Reproduce word for word the text read from every one of the records below, leaving out the pictures themselves.

————

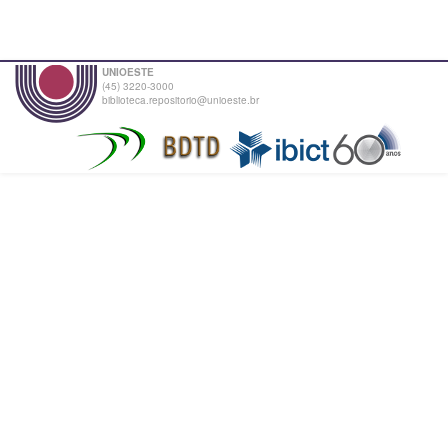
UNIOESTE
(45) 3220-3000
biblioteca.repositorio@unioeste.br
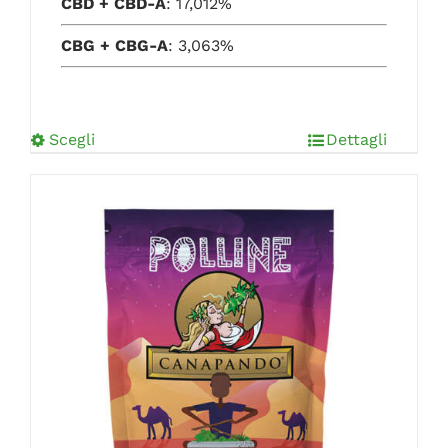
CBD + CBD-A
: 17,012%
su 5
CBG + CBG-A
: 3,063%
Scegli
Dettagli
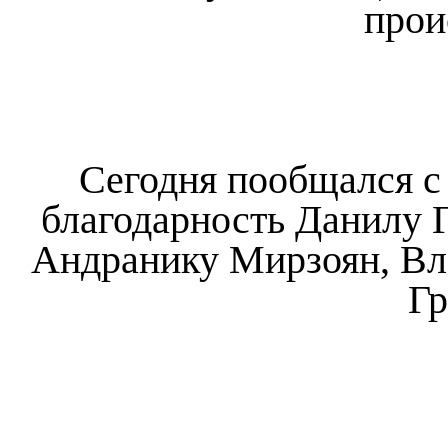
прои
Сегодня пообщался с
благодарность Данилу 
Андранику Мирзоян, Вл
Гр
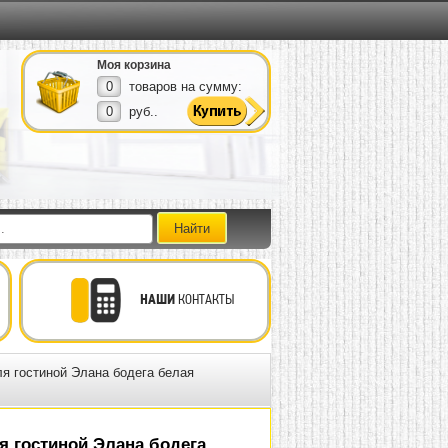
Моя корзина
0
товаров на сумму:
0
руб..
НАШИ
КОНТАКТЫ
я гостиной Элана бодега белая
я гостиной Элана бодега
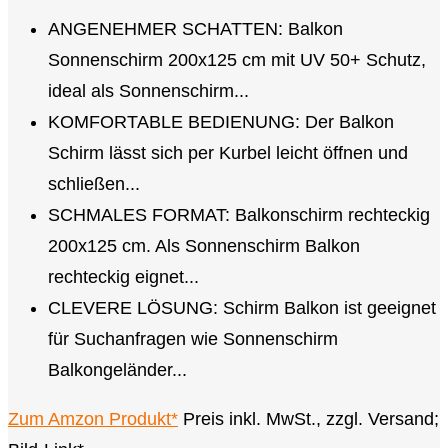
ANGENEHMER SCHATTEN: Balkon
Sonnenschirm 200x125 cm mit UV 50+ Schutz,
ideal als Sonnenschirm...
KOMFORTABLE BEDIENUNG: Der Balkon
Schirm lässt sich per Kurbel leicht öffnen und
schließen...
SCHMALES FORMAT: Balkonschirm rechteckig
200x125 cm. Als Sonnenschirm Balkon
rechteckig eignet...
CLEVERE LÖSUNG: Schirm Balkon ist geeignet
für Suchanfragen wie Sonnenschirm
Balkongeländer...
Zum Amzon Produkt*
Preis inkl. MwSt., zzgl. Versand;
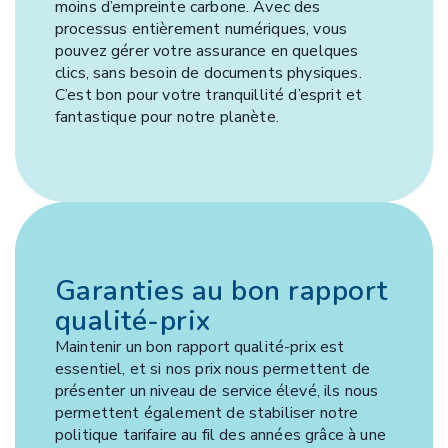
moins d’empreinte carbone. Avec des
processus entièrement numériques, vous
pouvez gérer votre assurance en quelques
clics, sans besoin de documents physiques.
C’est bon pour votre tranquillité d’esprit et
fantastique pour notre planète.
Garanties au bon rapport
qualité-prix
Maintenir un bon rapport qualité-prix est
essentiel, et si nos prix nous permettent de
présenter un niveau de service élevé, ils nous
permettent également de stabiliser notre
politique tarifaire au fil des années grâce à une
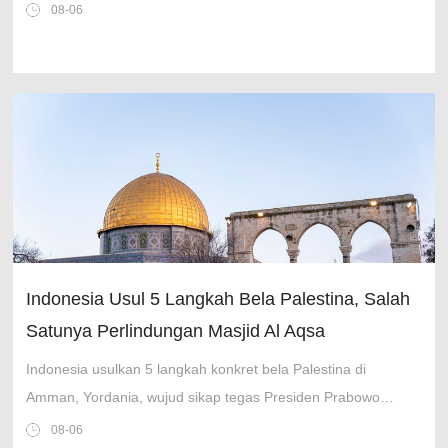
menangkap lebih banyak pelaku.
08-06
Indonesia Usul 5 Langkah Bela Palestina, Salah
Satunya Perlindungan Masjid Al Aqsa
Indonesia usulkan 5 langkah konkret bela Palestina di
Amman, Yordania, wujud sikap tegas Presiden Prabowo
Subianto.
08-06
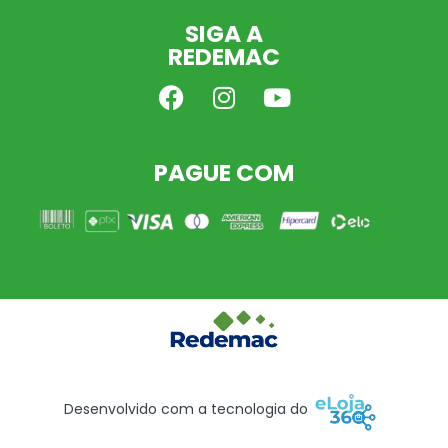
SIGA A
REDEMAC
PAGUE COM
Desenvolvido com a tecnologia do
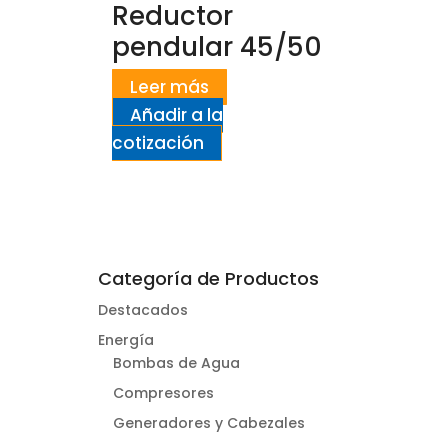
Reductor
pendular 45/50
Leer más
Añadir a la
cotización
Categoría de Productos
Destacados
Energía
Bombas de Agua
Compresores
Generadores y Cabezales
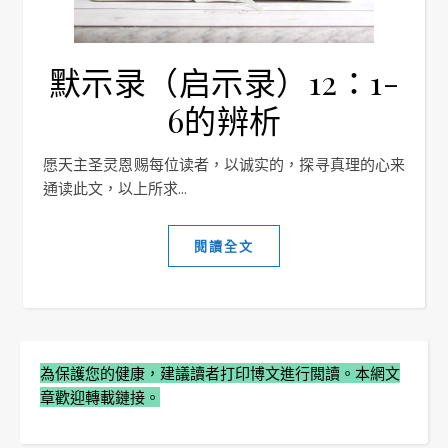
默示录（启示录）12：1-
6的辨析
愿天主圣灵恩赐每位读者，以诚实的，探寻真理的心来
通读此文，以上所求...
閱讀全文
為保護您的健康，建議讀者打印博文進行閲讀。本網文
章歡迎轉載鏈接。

————

(Solution)
UNIOESTE
(45) 3220-3000
biblioteca.repositorio@unioeste.br
CBD + CBD-A
: 17,012%
su 5
CBG + CBG-A
: 3,063%
Scegli
Dettagli
прои
Сегодня пообщался с
благодарность Данилу 
Андранику Мирзоян, Вл
Гр
Моя корзина
0
товаров на сумму:
0
руб..
НАШИ
КОНТАКТЫ
я гостиной Элана бодега белая
я гостиной Элана бодега
ANGENEHMER SCHATTEN: Balkon
Sonnenschirm 200x125 cm mit UV 50+ Schutz,
ideal als Sonnenschirm...
KOMFORTABLE BEDIENUNG: Der Balkon
Schirm lässt sich per Kurbel leicht öffnen und
schließen...
SCHMALES FORMAT: Balkonschirm rechteckig
200x125 cm. Als Sonnenschirm Balkon
rechteckig eignet...
CLEVERE LÖSUNG: Schirm Balkon ist geeignet
für Suchanfragen wie Sonnenschirm
Balkongeländer...
Zum Amzon Produkt*
Preis inkl. MwSt., zzgl. Versand;
moins d’empreinte carbone. Avec des
processus entièrement numériques, vous
pouvez gérer votre assurance en quelques
clics, sans besoin de documents physiques.
C’est bon pour votre tranquillité d’esprit et
fantastique pour notre planète.
Garanties au bon rapport
qualité-prix
Maintenir un bon rapport qualité-prix est
essentiel, et si nos prix nous permettent de
présenter un niveau de service élevé, ils nous
permettent également de stabiliser notre
politique tarifaire au fil des années grâce à une
menangkap lebih banyak pelaku.
08-06
Indonesia Usul 5 Langkah Bela Palestina, Salah
Satunya Perlindungan Masjid Al Aqsa
Indonesia usulkan 5 langkah konkret bela Palestina di
Amman, Yordania, wujud sikap tegas Presiden Prabowo
Subianto.
08-06
SIGA A
REDEMAC
PAGUE COM
Desenvolvido com a tecnologia do
Reductor
pendular 45/50
Leer más
Añadir a la
cotización
Categoría de Productos
Destacados
Energía
Bombas de Agua
Compresores
Generadores y Cabezales
默示录（启示录）12：1-
6的辨析
愿天主圣灵恩赐每位读者，以诚实的，探寻真理的心来
通读此文，以上所求...
閱讀全文
為保護您的健康，建議讀者打印博文進行閲讀。本網文
章歡迎轉載鏈接。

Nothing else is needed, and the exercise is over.